* **Text under study**
Single by Ice-T

from the album Home Invasion
- B-side: "99 Problems"
- Released: September 21, 1993 (US); December 16, 1993 (UK);
- Studio: Kytchen Sync
- Genre: Gangsta rap
- Length: 4:39 (LP Version)
- Label: Rhyme $yndicate
- Songwriter(s): Tracy Lauren Marrow; Alphonso Henderson;
- Producer(s): DJ Aladdin; Slej Tha Ruffedge; Ice-T;

Ice-T singles chronology
| "I Ain't New Ta This" (1993) | "That's How I'm Livin'" (1993) | "Gotta Lotta Love" (1994) |

= That's How I'm Livin' =

"That's How I'm Livin'" is a song performed by American recording artist Ice-T. It was released as the second single from the rapper's fifth studio album Home Invasion. The song was produced by Tracy "Ice-T" Marrow, Shafiq "SLJ" Husayn and Alphonso "DJ Aladdin" Henderson, and released via Rhyme $yndicate Records on September 21, 1993 in the United States, and on December 16, 1993 in the United Kingdom. The single peaked at number 21 in the UK, and later was included in the rapper's greatest hits album Greatest Hits: The Evidence.

A music video was released for the clean version of the single. This showed a group of children watching from behind a screen as Ice-T is brought in by police. A brief clip of the book Pimp: the story of my life by Iceberg Slim is shown when the line "I was intrigued by the pimp game" is uttered.

* **Dataset extract**
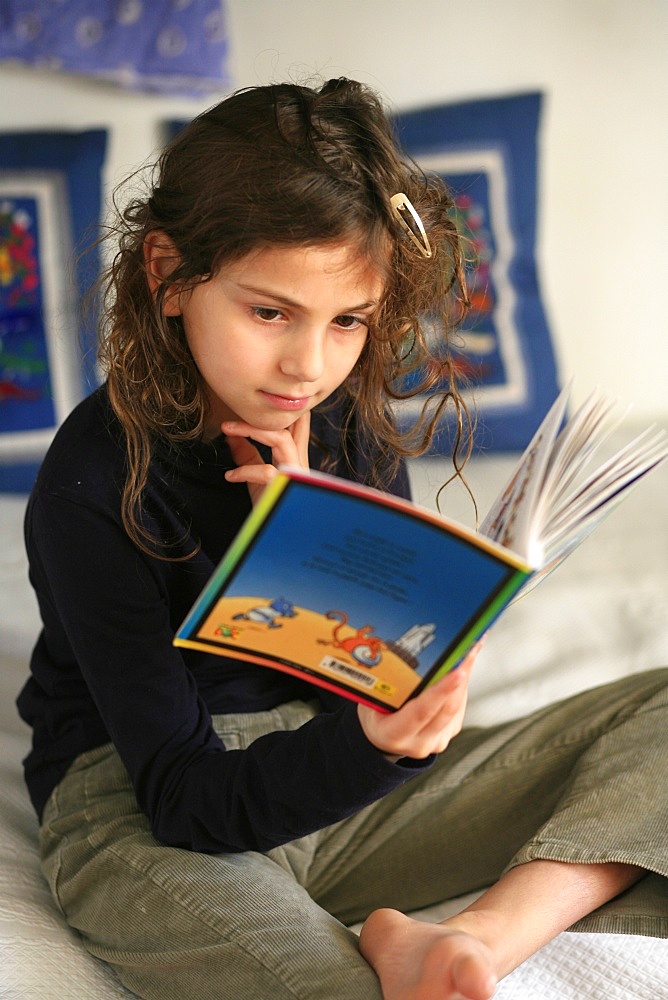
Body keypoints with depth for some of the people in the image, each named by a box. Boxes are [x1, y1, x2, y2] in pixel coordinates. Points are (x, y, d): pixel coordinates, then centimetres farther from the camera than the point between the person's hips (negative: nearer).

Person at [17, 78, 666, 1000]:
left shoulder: (353, 421, 0)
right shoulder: (95, 483, -17)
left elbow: (401, 678, 1)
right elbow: (184, 798, -19)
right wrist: (370, 745, -39)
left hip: (337, 782, 7)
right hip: (145, 823, -7)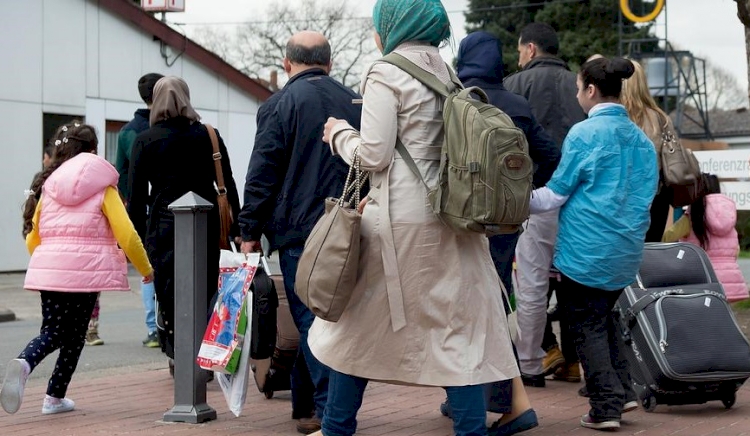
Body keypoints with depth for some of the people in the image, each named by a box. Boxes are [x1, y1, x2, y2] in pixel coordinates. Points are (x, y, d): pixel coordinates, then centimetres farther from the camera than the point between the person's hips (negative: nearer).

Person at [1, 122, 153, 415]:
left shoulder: (48, 186, 13)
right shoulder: (103, 188, 3)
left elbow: (32, 238, 14)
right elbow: (126, 235, -4)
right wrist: (146, 269, 9)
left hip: (48, 270, 3)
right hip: (86, 270, -3)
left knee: (52, 333, 8)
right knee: (74, 336, 10)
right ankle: (55, 397, 11)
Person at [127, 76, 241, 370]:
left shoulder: (145, 141, 1)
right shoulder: (209, 136, 6)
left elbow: (136, 195, -1)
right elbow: (229, 185, 6)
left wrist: (137, 236, 3)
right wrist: (236, 229, 9)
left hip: (164, 226, -2)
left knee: (169, 292, 5)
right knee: (205, 292, 9)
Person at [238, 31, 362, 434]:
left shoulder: (280, 105, -5)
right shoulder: (355, 103, 11)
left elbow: (262, 175, -8)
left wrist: (250, 231, -2)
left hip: (299, 230, -5)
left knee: (311, 322, -4)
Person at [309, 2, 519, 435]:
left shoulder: (386, 75, -8)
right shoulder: (448, 73, 13)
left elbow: (373, 155, -13)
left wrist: (340, 133, 7)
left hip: (399, 221, -6)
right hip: (449, 219, 6)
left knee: (360, 324, 9)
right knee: (460, 325, 4)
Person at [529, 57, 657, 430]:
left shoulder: (585, 133, -13)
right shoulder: (640, 138, 7)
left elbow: (555, 194, -8)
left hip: (587, 251, -7)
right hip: (626, 253, 7)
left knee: (587, 325, 3)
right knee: (604, 316, 23)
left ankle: (606, 407, 1)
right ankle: (623, 392, 19)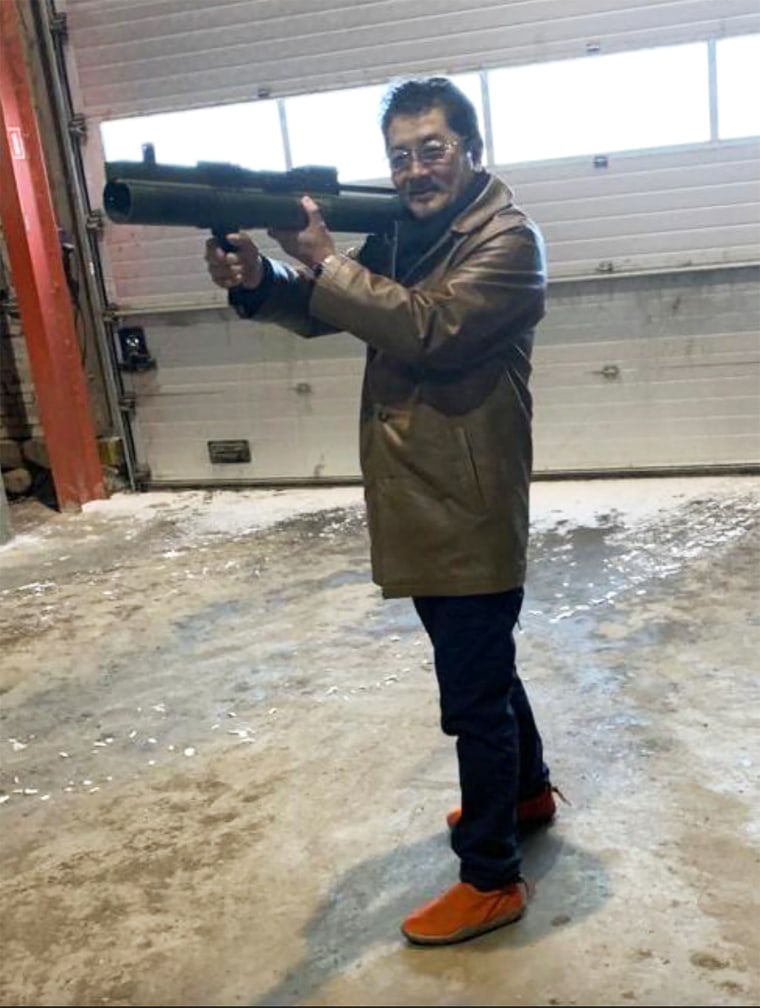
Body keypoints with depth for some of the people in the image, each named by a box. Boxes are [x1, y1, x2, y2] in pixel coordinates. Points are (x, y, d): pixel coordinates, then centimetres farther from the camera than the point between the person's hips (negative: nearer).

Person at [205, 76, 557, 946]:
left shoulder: (507, 240, -13)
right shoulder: (400, 237, 12)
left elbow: (427, 329, -26)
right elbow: (322, 310, 5)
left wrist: (323, 260, -23)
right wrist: (257, 280, -15)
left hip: (469, 516, -8)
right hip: (419, 510, 8)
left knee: (473, 696, 1)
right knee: (482, 669, 24)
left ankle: (491, 881, 17)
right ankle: (528, 790, 46)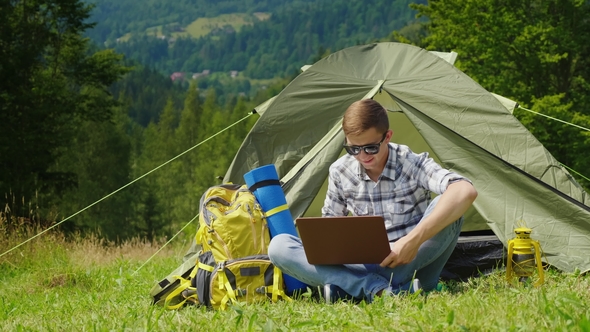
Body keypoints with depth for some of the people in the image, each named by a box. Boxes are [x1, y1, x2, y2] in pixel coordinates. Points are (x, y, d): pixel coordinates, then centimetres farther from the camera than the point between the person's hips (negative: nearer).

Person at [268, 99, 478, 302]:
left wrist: (415, 240, -41)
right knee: (278, 246, -17)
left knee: (449, 206, -31)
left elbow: (465, 192, -32)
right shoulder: (340, 172, -2)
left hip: (410, 264, -3)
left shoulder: (413, 165, -13)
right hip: (364, 267, 3)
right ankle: (378, 288, -36)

* **Required work**
In the article about the Ice-T single "That's How I'm Livin'", what position did the single reach on the UK chart?

* **Result**
Number 21